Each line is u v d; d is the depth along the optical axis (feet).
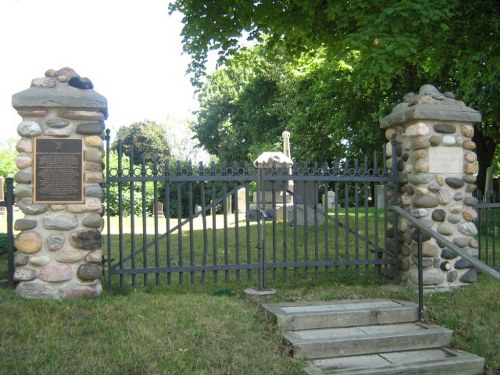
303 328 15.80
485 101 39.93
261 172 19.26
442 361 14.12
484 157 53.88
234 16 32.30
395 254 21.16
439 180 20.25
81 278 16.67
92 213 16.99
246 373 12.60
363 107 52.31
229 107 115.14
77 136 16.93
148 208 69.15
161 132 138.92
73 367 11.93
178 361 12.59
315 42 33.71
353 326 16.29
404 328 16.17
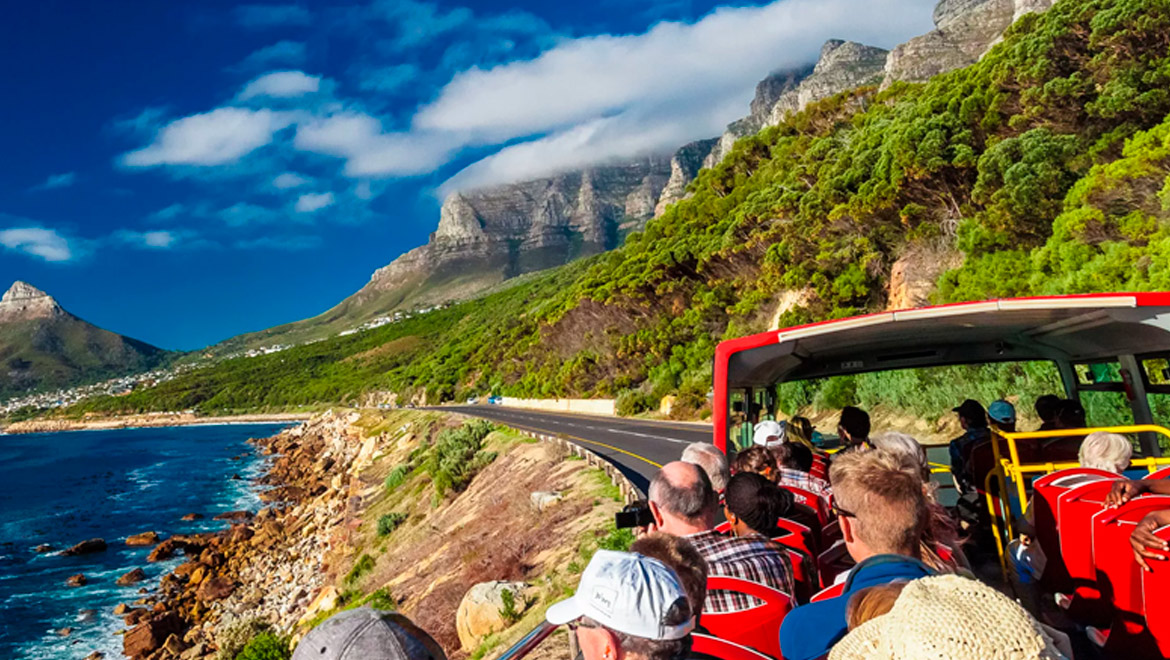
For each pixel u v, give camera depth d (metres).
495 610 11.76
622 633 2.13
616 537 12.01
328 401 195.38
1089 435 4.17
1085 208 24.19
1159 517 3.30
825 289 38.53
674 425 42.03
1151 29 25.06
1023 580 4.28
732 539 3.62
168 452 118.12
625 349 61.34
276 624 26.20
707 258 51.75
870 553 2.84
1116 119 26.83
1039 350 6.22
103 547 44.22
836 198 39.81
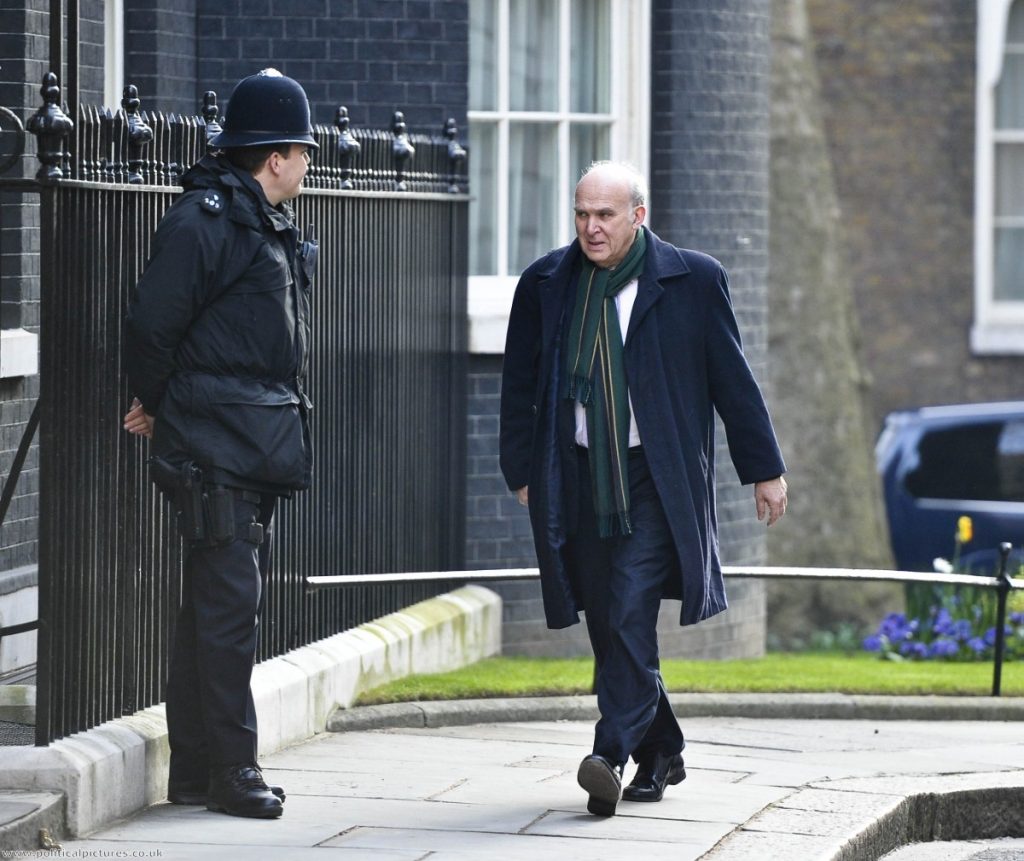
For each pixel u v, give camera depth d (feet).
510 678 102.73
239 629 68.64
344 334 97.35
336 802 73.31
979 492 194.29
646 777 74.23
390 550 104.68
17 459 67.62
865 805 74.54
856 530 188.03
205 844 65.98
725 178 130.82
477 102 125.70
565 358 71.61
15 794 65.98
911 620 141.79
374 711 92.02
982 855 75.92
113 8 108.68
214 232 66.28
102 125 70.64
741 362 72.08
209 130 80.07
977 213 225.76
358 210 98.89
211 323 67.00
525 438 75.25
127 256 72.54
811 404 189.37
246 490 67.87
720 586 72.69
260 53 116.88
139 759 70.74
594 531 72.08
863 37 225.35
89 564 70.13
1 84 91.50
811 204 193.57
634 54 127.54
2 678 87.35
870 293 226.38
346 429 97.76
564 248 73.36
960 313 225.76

- - -

## Work to be completed
Repeat the data above exactly; images are not part of the copy.

## Answer box
Each line is u v d; d is the depth along the optical axis (feet).
303 328 15.80
485 101 39.93
261 172 19.26
442 361 14.12
484 157 53.88
234 16 32.30
395 254 21.16
439 180 20.25
81 278 16.67
92 213 16.99
246 373 12.60
363 107 52.31
229 107 115.14
77 136 16.93
148 208 69.15
161 132 138.92
73 367 11.93
178 361 12.59
315 42 33.71
353 326 16.29
404 328 16.17
For each pixel u v, give camera depth d (metres).
495 610 11.76
622 633 2.13
616 537 12.01
328 401 195.38
1089 435 4.17
1085 208 24.19
1159 517 3.30
825 289 38.53
674 425 42.03
1151 29 25.06
1023 580 4.28
732 539 3.62
168 452 118.12
625 349 61.34
276 624 26.20
707 258 51.75
870 553 2.84
1116 119 26.83
1039 350 6.22
103 547 44.22
836 198 39.81
For each pixel u v, give camera depth d (feet).
510 678 102.73
239 629 68.64
344 334 97.35
336 802 73.31
979 492 194.29
646 777 74.23
390 550 104.68
17 459 67.62
865 805 74.54
856 530 188.03
205 844 65.98
725 178 130.82
477 102 125.70
565 358 71.61
15 794 65.98
911 620 141.79
374 711 92.02
982 855 75.92
113 8 108.68
214 232 66.28
102 125 70.64
741 362 72.08
209 130 80.07
977 213 225.76
358 210 98.89
211 323 67.00
525 438 75.25
127 256 72.54
811 404 189.37
246 490 67.87
720 586 72.69
260 53 116.88
139 759 70.74
594 531 72.08
863 37 225.35
89 564 70.13
1 84 91.50
811 204 193.57
634 54 127.54
2 678 87.35
870 293 226.38
346 429 97.76
564 248 73.36
960 313 225.76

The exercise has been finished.